When designing your application, you need to decide whether to use synchronous or asynchronous integration with its target EISes and existing applications. Both synchronous and asynchronous integration approaches are valid for application integration, and the choice should be based on the integration requirements and use cases. Base your decision on the following guidelines.
- Quality of services required--The use of a queue or a publish-subscribe system provides higher quality of services, such as message routing and reliable message delivery, than synchronous communications.
- Application throughput--Asynchronous messaging can lead to better throughput because a queue buffers messages, supports message routing, and guarantees message delivery.
- Transactional integration--A synchronous communication model is more suitable when an application needs to perform secure and transactional access to one or more EISes synchronously for client request processing. In such cases an application can afford the overhead of tighter coupling with an EIS to ensure higher quality request processing and error handling.

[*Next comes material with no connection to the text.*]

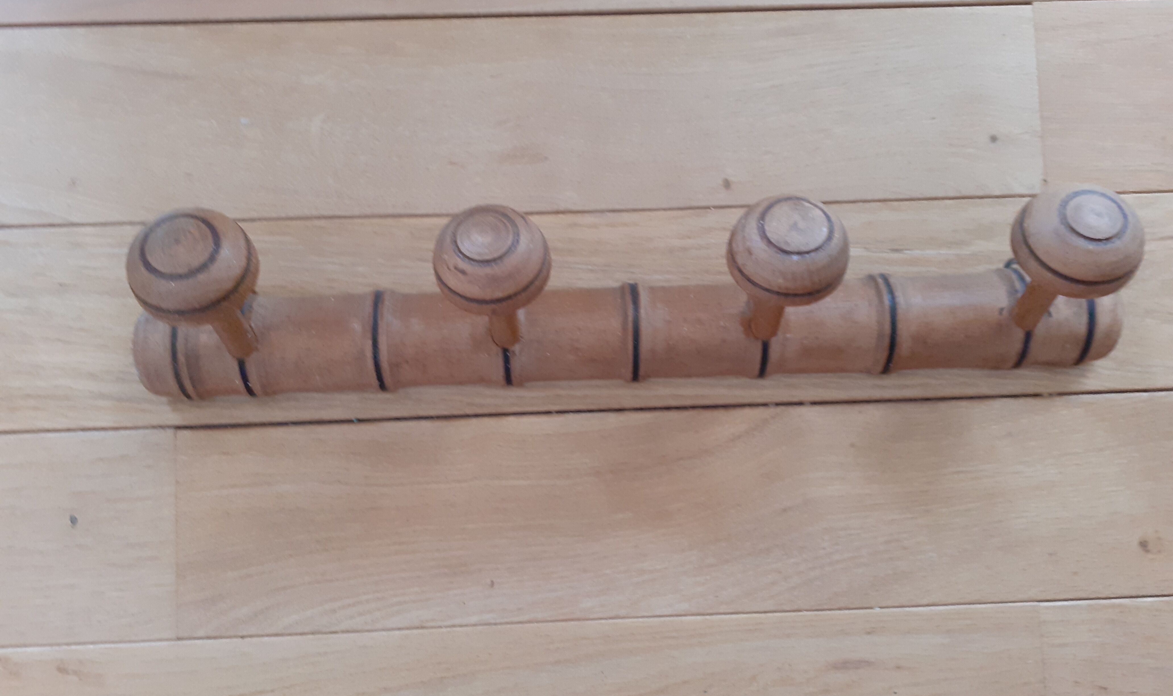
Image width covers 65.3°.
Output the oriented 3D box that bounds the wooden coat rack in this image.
[{"bbox_3d":[0.023,-0.029,0.476,0.558,0.117,0.092,-2,87,-1],"label":"wooden coat rack"}]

- Programming model complexity--An asynchronous communication programming model is more complex than the more common synchronous request-response model. While the asynchronous model provides more services, the cost is greater application complexity and more work on the part of developers.
A J2EE application developed using the J2EE component model may need to integrate with existing data. The existing data may be relational, object-based, hierarchical, or some legacy representation. The problem is magnified when the existing data is huge (such as millions of records) and the schema is complex. Often, it's not possible to change the database schema because other applications depend on it.
The JDBC API is recommended for integration with relational databases. This book does not provide a primer for JDBC since there are numerous other sources to learn about JDBC. (See "References and Resources" on page 200.) Instead, this chapter focuses on J2EE application design issues related to database access.
For non-relational and legacy databases, the J2EE Connector architecture defines a simple tool-focused Common Client Interface (CCI) API that resource adapters can implement. (Note that Connector architecture does not require CCI, but recommends it for toolability.) CCI provides a remote function call API that can be used to develop or generate higher-level abstractions to simplify access to the underlying EISs.
Data integration can be handled on two levels:
- Model a J2EE application using the EJB programming model. Use entity beans and stateful and stateless session beans to partition a J2EE application. Develop the EJB components and then map them to the existing schema. Whenever possible, use EJB container-managed persistence. See Chapter 5.
- Develop or generate abstractions (called access objects) that represent the underlying existing data and stored procedures. These abstractions bridge the gap between the EJB components and the existing data. See Section 6.4.3 on page 188.